Sri Yukteswar taught me how to summon the blessed experience at will, and also how to transmit it to others if their intuitive channels were developed. For months I entered the ecstatic union, comprehending why the UPANISHADS say God is RASA, "the most relishable." One day, however, I took a problem to Master. "I want to know, sir-when shall I find God?" "You have found Him." "O no, sir, I don't think so!" My guru was smiling. "I am sure you aren't expecting a venerable Personage, adorning a throne in some antiseptic corner of the cosmos! I see, however, that you are imagining that the possession of miraculous powers is knowledge of God. One might have the whole universe, and find the Lord elusive still! Spiritual advancement is not measured by one's outward powers, but only by the depth of his bliss in meditation. "EVER-NEW JOY IS GOD. He is inexhaustible; as you continue your meditations during the years, He will beguile you with an infinite ingenuity. Devotees like yourself who have found the way to God never dream of exchanging Him for any other happiness; He is seductive beyond thought of competition. "How quickly we weary of earthly pleasures! Desire for material things is endless; man is never satisfied completely, and pursues one goal after another. The 'something else' he seeks is the Lord, who alone can grant lasting joy."...
As far as I am conserned the above is a beautiful excerpt which is the prize of the book,sandwich among what is either boring, fanciful,and questionable. I am sorry to shatter any goal anyone has of this author being a Guru with all the answers. Just consider the author's 'teachings' regarding a heathy diet, basically cow fat(ghee)on too many starchy carbohydrates, he dropped dead of a heart attack in his late 50s; yet in a clip on Youtube he is teaching how one can live 100 years.

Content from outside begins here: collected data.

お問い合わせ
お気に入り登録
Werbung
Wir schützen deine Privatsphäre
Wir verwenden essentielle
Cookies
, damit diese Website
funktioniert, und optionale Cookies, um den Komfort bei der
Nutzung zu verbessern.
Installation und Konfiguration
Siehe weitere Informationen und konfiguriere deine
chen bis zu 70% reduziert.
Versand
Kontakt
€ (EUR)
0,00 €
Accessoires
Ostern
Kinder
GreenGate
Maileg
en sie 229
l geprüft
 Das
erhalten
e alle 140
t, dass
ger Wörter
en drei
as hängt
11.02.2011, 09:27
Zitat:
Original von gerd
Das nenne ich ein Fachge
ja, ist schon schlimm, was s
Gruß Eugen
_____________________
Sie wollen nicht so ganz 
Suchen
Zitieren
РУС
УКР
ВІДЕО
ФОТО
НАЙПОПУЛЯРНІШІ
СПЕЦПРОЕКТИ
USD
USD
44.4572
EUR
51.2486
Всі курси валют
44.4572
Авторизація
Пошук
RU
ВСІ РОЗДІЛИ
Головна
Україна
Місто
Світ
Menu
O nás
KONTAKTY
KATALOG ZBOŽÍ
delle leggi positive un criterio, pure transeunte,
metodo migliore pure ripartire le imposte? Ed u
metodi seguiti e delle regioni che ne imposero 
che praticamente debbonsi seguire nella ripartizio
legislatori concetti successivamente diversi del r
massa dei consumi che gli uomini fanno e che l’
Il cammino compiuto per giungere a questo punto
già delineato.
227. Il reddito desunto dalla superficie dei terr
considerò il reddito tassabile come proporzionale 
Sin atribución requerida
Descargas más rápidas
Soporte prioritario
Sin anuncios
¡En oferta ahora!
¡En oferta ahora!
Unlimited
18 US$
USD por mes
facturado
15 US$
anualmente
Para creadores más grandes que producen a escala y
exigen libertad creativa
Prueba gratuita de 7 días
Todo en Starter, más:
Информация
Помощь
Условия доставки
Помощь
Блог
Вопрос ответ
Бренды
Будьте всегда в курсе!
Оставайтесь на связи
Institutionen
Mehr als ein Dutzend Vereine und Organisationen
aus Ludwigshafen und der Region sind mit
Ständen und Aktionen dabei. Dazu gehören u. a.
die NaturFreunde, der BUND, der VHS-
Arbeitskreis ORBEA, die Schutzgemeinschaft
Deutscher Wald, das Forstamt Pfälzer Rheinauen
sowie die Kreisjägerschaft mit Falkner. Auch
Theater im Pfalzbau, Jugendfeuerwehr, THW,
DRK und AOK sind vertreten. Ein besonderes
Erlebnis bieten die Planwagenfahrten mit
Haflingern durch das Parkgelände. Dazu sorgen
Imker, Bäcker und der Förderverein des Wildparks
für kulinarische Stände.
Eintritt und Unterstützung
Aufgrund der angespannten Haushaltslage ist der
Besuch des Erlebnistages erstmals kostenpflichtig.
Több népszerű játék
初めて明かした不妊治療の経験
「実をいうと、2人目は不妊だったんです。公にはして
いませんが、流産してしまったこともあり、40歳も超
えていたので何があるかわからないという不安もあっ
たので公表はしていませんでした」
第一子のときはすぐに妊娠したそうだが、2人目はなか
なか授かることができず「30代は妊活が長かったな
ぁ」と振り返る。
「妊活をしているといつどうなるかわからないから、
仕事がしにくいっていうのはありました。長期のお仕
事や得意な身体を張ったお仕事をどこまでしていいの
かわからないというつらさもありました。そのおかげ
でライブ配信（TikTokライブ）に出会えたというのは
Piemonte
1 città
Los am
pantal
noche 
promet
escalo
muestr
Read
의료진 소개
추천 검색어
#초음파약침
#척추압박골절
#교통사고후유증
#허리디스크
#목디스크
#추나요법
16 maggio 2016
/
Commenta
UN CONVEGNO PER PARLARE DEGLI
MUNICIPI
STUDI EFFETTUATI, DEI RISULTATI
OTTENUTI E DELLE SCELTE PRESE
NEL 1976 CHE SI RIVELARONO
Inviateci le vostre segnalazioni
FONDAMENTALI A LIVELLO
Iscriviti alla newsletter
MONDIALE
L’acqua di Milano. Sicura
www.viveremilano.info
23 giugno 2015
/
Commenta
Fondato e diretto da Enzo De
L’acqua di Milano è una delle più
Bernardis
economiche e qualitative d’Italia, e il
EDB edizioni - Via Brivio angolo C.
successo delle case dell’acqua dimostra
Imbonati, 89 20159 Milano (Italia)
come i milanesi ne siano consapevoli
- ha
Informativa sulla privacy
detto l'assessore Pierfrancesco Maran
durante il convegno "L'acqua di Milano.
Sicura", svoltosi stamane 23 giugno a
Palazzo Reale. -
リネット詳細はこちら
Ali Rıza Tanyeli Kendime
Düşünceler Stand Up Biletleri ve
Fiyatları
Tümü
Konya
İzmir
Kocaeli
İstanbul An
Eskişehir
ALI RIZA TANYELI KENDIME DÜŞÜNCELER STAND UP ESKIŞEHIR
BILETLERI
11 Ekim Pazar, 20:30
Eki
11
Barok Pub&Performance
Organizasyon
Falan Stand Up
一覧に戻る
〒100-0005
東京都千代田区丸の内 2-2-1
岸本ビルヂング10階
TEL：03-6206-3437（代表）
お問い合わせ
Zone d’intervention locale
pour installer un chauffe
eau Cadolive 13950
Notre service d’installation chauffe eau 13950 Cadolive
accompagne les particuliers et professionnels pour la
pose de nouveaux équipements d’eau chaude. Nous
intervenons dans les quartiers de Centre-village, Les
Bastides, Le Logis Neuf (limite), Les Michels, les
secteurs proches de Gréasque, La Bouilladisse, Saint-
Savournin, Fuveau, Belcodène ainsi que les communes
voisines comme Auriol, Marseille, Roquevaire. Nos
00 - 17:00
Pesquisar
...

If you search Youtube you can hear the author's voice which is in the same "grand sounding authoritarian style" of the politicians of the 1930s. I think it shows an accurate image of a man who unequivically believes in the power of amulets but who just may be attempting to oversell the power of being a Yogi with a few good Avatar stories,topped off by an Indian-style Lazareth-raised-from-the-dead account,but then again he may have been honestly delusional. I suggest buying The Power of Now by Eckhart Tolle.